DATA EXTRACT:
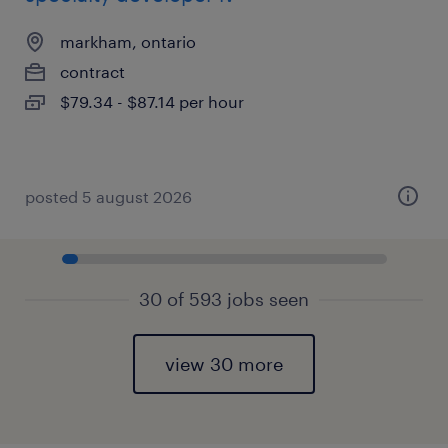
markham, ontario
contract
$79.34 - $87.14 per hour
posted 5 august 2026
30 of 593 jobs seen
view 30 more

REQUEST: Each entry above must be set down word for word; none of its pictures belong in the copy.

RESPONSE TO THE TASK:
markham, ontario
contract
$79.34 - $87.14 per hour
posted 5 august 2026
30 of 593 jobs seen
view 30 more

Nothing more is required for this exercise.